Exercise aim:
In the forum thread, which x87 instruction does SSE2 make unnecessary for jumbling around the stack?

Text:
****************************************

JC,
Actually, SSE2 is without doubt a better floating-point instruction set than x87 is. Even without the advantage of SIMD, it lessens pressure on the decoder end (because you don't need to use FXCH to jumble around the stack). However, Intel's implementation of SSE2 is disappointing. See, it's essentially scalar in nature, as is Willamette's x87 and MMX implementations. If AMD implemented superscalar SSEx (and I'm not talking about like the double instruction pumping that P6 has to do for SSE) just like they have superscalar x87 and MMX, then SSE2 will become a much more attractive option to several coders that I know.
Of course, caches and memory will have to get a lot better to meet requirements of eight sustained 32-bit operands per cycle (or four sustained 64-bit operands per cycle) throughput. Heck, caches and memory still need to catch up with the original Athlon's superscalar x87, which is obviously underperforming its own specs!
I have no doubt SIMD FPU do way better than old x87, but who ever doubt that the Alpha CPU was better than any other x86 ones... the big issue is the compatibility. Look at the emotion engine which runs at a crappy 300MHz at throw up 10 times as much polygons than the most beefed up x86 setup.
This is Intel we're talking about. The company with three times as many x86 fabs as every competitor combined. If the lowest performing Duron beats the highest performing P4XP next year (incredibly unlikely, of course), then Intel will still dominate at least three quarters of the market.
By f*ck*d I meant that they wont be able to save their asses by having a better SSE support in some benches. There are no such scenario in my mind where AMD outship Intel. But if nano-AMD succeed to outperform giga-Intel for 1-2 years, then I'll be awesomely proud of them and they should see rapid growth.
Max |

****************************************

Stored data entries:
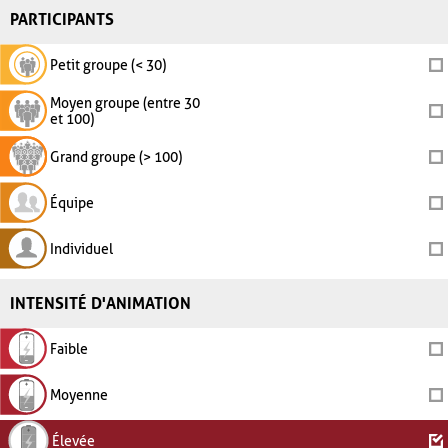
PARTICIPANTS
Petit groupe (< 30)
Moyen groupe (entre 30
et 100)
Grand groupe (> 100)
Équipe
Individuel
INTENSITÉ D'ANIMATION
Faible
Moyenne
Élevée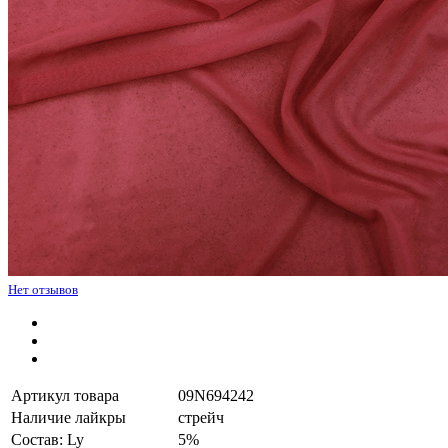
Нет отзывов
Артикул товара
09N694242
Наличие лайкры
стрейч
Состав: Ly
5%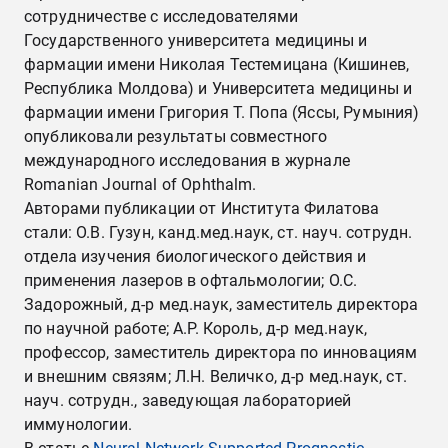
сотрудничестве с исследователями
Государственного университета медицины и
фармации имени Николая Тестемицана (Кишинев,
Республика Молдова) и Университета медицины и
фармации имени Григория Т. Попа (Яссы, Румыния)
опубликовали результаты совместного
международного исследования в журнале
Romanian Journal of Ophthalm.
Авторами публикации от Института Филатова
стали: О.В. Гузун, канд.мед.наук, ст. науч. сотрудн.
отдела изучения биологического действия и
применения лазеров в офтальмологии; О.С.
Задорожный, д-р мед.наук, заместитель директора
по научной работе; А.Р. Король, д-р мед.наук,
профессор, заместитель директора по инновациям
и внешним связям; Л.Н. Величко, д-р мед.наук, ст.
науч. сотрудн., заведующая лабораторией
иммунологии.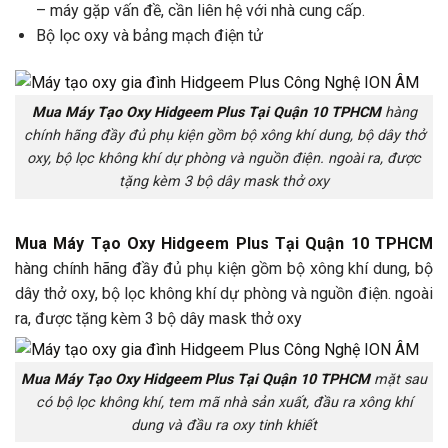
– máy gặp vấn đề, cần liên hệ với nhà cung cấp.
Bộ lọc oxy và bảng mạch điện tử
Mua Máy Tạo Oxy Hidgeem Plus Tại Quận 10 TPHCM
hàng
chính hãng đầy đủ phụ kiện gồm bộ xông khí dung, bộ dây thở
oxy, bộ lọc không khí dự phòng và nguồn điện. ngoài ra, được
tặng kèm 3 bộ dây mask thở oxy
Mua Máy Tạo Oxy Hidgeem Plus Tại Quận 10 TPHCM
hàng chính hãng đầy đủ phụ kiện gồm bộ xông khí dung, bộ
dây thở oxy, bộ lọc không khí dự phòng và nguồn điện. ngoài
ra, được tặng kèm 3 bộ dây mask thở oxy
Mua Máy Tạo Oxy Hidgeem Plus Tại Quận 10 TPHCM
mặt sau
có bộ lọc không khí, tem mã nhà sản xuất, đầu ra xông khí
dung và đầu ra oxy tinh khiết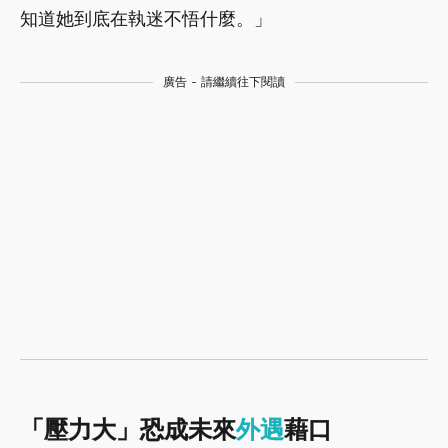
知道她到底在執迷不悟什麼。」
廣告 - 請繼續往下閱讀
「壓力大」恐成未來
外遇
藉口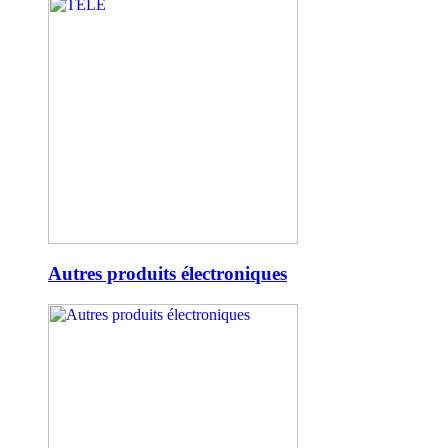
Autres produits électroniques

****************************************

Task response:
FXCH